**Aufgaben:**
a - Drucken Sie aus dem Text zur deutschen Wirtschaft den Abschnitt unverändert ab, der bei „Mit Veröffentlichung der“ beginnt und bei „Wachstum zum Vorjahr).“ endet.
b - Entscheiden Sie für jede Aussage, ob sie mit dem Text zur deutschen Wirtschaft übereinstimmt. Antworten Sie jeweils mit Ja oder Nein, und führen Sie den ausschlaggebenden Wortlaut des Textes wörtlich an. (i) Die aktuelle Arbeitslosenquote beträgt 5,9 Prozent. (ii) Im ersten Quartal wuchs die Wirtschaft um 0,4 Prozent gegenüber dem Vorquartal. (iii) Der Konsens erwartet für das Gesamtjahr ein Wachstum von 0,1 Prozent.
c - Greifen Sie den Text zur deutschen Wirtschaft nach seinem letzten Satz auf, und führen Sie ihn weiter.

**Vorliegender Text:**
━━━━━━━━━━
Langfristige Schwächen sind nicht zu leugnen…

Bevor wir uns den Rahmendaten Deutschlands widmen, die sich unseres Erachtens gerade zum Besseren wenden, wollen wir nur kurz jene strukturellen Probleme zumindest aufzählen, mit denen das Land aus unserer Sicht noch länger zu kämpfen haben wird: eine alternde Bevölkerung; jahrzehntlange Unterinvestition in Infrastruktur und Bildung; weiter zunehmende Bürokratisierung sowie insgesamt ein hohes Kostenniveau nicht zuletzt aufgrund hoher Energiepreise. Dazu gesellt sich eine kontinuierliche Reduzierung der Anreize, eine Beschäftigung aufzunehmen oder die Arbeitszeiten zu erhöhen. Letzteres ließe sich zwar mit relativ geringem politischen Aufwand ändern, doch gehen wir nicht davon aus, dass sich bei Arbeitslosenquoten wie den aktuellen 5,9 Prozent angebotsseitige Reformen wie zuletzt 2003-2005 (Arbeitslosenquote von über zehn Prozent) initiieren lassen. So lange dürfte dann aber auch das deutsche Potentialwachstum homöopathisch bleiben. Dr. Martin Moryson, Chefvolkswirt Europa der DWS, beklagt: „In Deutschland fehlen politische Antworten auf die Frage, wie die Arbeitszeit im Laufe des gesamten Lebens erhöht werden kann. Das lässt die Alterung der Gesellschaft zu einem manifesten Problem werden.“

…aber kurzfristige Betrachtung zeigt Aufwärtstrends

Mit Veröffentlichung der BIP-Zahlen zum ersten Quartal wurde die wirtschaftliche Wende Deutschlands quasi amtlich. Nicht nur wuchs die Wirtschaft mit 0,2 Prozent gegenüber dem Vorquartal besser als erwartet; darüber hinaus wurden die Zahlen für die ersten drei Quartale des Vorjahres nach oben korrigiert, so dass nach den aktuellen Schätzungen die deutsche Wirtschaft im vergangenen Jahr nicht geschrumpft ist, sondern lediglich stagniert, was auch unserer anfänglichen Prognose entsprach. Für 2024 liegen unsere Schätzungen ebenfalls über jenen des Konsens. Für das Gesamtjahr sehen wir ein durchschnittliches Wachstum von 0,4 Prozent und der Konsens von 0,1 Prozent (für 4Q24 sehen wir 1,3 und der Konsens 0,6 Prozent Wachstum zum Vorjahr).
━━━━━━━━━━
**Bereitgestellte Datensätze:**
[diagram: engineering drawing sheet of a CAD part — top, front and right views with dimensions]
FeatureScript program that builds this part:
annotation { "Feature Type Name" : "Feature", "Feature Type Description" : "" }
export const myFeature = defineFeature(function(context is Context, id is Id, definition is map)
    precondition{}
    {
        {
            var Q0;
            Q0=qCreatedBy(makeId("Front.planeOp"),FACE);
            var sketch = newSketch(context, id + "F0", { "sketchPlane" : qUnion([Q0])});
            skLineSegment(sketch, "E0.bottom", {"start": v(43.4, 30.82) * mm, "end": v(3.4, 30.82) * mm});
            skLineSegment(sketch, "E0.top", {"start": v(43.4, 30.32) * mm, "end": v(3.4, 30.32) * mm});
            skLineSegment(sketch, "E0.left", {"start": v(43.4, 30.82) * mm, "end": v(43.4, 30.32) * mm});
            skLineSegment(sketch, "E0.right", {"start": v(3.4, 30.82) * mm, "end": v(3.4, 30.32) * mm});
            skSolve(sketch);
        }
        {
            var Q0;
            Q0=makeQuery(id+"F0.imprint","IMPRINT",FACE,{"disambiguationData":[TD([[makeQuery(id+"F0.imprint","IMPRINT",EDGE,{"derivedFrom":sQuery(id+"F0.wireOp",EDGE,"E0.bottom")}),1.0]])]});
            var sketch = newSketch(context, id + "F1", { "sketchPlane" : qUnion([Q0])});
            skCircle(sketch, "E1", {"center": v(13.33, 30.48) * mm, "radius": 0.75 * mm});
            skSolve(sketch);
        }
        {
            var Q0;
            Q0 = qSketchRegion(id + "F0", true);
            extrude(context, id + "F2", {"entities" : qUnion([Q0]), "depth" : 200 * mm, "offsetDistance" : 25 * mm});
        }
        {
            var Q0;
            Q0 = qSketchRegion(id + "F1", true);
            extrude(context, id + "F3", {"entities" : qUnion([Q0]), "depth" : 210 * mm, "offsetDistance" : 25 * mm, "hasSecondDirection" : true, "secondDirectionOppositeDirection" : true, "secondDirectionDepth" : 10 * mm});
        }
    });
━━━━━━━━━━
**Lösungen in Reihenfolge:**
a -
Mit Veröffentlichung der BIP-Zahlen zum ersten Quartal wurde die wirtschaftliche Wende Deutschlands quasi amtlich. Nicht nur wuchs die Wirtschaft mit 0,2 Prozent gegenüber dem Vorquartal besser als erwartet; darüber hinaus wurden die Zahlen für die ersten drei Quartale des Vorjahres nach oben korrigiert, so dass nach den aktuellen Schätzungen die deutsche Wirtschaft im vergangenen Jahr nicht geschrumpft ist, sondern lediglich stagniert, was auch unserer anfänglichen Prognose entsprach. Für 2024 liegen unsere Schätzungen ebenfalls über jenen des Konsens. Für das Gesamtjahr sehen wir ein durchschnittliches Wachstum von 0,4 Prozent und der Konsens von 0,1 Prozent (für 4Q24 sehen wir 1,3 und der Konsens 0,6 Prozent Wachstum zum Vorjahr).

b -
(i) Ja: „bei Arbeitslosenquoten wie den aktuellen 5,9 Prozent“
(ii) Nein: „wuchs die Wirtschaft mit 0,2 Prozent gegenüber dem Vorquartal“
(iii) Ja: „Für das Gesamtjahr sehen wir ein durchschnittliches Wachstum von 0,4 Prozent und der Konsens von 0,1 Prozent“

c -
Bereits eine Woche vor den Quartalszahlen wurden die neuesten Ifo-Zahlen veröffentlicht, die ebenfalls ein positives Bild zeichneten. Dabei erstaunte weniger der dritte Anstieg der Geschäftsaussichten in Folge, sondern die Höhe des Anstiegs. Die fast zeitgleich publizierten Einkaufsmanagerindizes (HCOB PMI) bliesen ins gleiche Horn, der Composite schaffte es im April erstmals seit Juni 2023 wieder über die Expansionsschwelle von 50 Punkten. Die (vorläufigen) Daten für Mai bestätigen den positiven Trend: sowohl die Zahlen für das Verarbeitende Gewerbe sowie für Dienstleistungen lagen über den Erwartungen, so dass der Composite PMI jetzt sogar den Sprung von 50,6 auf 52,2 Punkte schaffte.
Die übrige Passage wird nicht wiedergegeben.